__Excerpt__.
==========
How do TMUs hide cachelatency ? How does SIMD-efficiency Affect TMUs' Performance?

My program uses many texture sampling instructions. So in order to improve my programs performance, I need to know more about the TMUs, which are hardly documented by Nvidia. Especially Im currently being bothered about two things:
How do TMUs hide cache//RAM latency?
How does SIMD-Efficiency affect the TMUs’ performance?

I’d appreciate your help.

Regards Fiepchen

The easiest way to think about texture units when writing code is to assume that they are
identical to caches. They hide latency in the same way that a cache would; the exact mechanism
depends on the implementation, which may change from one architecture to the next.

SIMD efficiency affects performance in the same way that it affects a cache. If some threads are
inactive, then they won’t send a request to the texture unit, and the rate at which the SM can
issue requests is reduced. There are many more details that determine texture performance and it
is probably more productive to use microbenchmarks to explore the limits of performance under different
scenarios that are meaningful to your application.

Here are some general rules of thumb that also apply to caches:

  1. The most efficient way to transfer data from the texture unit to the SM occurs when all threads in a warp access the same address. Expect performance to degrade as addresses become more divergent, since accesses cannot be aggregated into a single transaction. However, a good implementation of a texture unit will tolerate a variety of access patterns with performance that degrades gracefully with increased divergence.
  2. Getting full bandwidth out of the texture unit involves having enough requests in-flight to cover the access latency. The access latency is lower if all of the accesses hit in the cache.
  3. The cache covers multiple warps running on the same SM, and it works best if the collective working set of all of those threads is smaller than the cache size. It usually helps me to think of the entire set of threads as a single unit.

Thank you very much for your answer!

So the TMUs arent exclusively occupied by a single warp, like a Cude Core Lane or the SFUs, but behave rather more like LSUs and serve a pool of Warps at the same time in order to hide latency and increase their sampling performance?

That’s correct.

Thanks! Youve helped me very much :)
==========
__Given problem 1__.
Reproduce a passage of the thread on texture units word for word. Begin at the words "My program uses" and stop after "appreciate your help.".
The rows have no connection to the thread on texture units.

Source data:
==========
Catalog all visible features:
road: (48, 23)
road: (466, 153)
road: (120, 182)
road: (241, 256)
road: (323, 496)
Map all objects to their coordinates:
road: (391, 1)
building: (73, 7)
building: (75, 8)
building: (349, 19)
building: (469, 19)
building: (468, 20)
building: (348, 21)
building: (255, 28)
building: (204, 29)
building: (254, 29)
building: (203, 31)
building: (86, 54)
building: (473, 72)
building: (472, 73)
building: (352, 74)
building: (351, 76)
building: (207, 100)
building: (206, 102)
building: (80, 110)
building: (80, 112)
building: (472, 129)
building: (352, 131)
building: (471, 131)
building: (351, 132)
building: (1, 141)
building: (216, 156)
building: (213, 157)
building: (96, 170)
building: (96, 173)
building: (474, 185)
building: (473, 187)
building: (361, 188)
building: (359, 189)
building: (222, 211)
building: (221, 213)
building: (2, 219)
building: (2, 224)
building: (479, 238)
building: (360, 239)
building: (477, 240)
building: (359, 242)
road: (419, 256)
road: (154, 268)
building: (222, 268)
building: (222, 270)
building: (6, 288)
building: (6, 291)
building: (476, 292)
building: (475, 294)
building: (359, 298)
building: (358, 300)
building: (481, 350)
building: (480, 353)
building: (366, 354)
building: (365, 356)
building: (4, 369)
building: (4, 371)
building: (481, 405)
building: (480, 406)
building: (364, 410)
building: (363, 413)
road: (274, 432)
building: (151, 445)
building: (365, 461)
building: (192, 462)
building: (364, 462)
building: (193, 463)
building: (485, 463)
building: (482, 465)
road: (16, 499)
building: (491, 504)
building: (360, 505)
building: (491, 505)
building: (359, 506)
==========
__Given problem 2__.
Write out the rows word for word. Begin at the first line of the rows and stop after the line that has "building: (207, 100)".

__Exercise solution 1__.
My program uses many texture sampling instructions. So in order to improve my programs performance, I need to know more about the TMUs, which are hardly documented by Nvidia. Especially Im currently being bothered about two things:
How do TMUs hide cache//RAM latency?
How does SIMD-Efficiency affect the TMUs’ performance?

I’d appreciate your help.

__Exercise solution 2__.
Catalog all visible features:
road: (48, 23)
road: (466, 153)
road: (120, 182)
road: (241, 256)
road: (323, 496)
Map all objects to their coordinates:
road: (391, 1)
building: (73, 7)
building: (75, 8)
building: (349, 19)
building: (469, 19)
building: (468, 20)
building: (348, 21)
building: (255, 28)
building: (204, 29)
building: (254, 29)
building: (203, 31)
building: (86, 54)
building: (473, 72)
building: (472, 73)
building: (352, 74)
building: (351, 76)
building: (207, 100)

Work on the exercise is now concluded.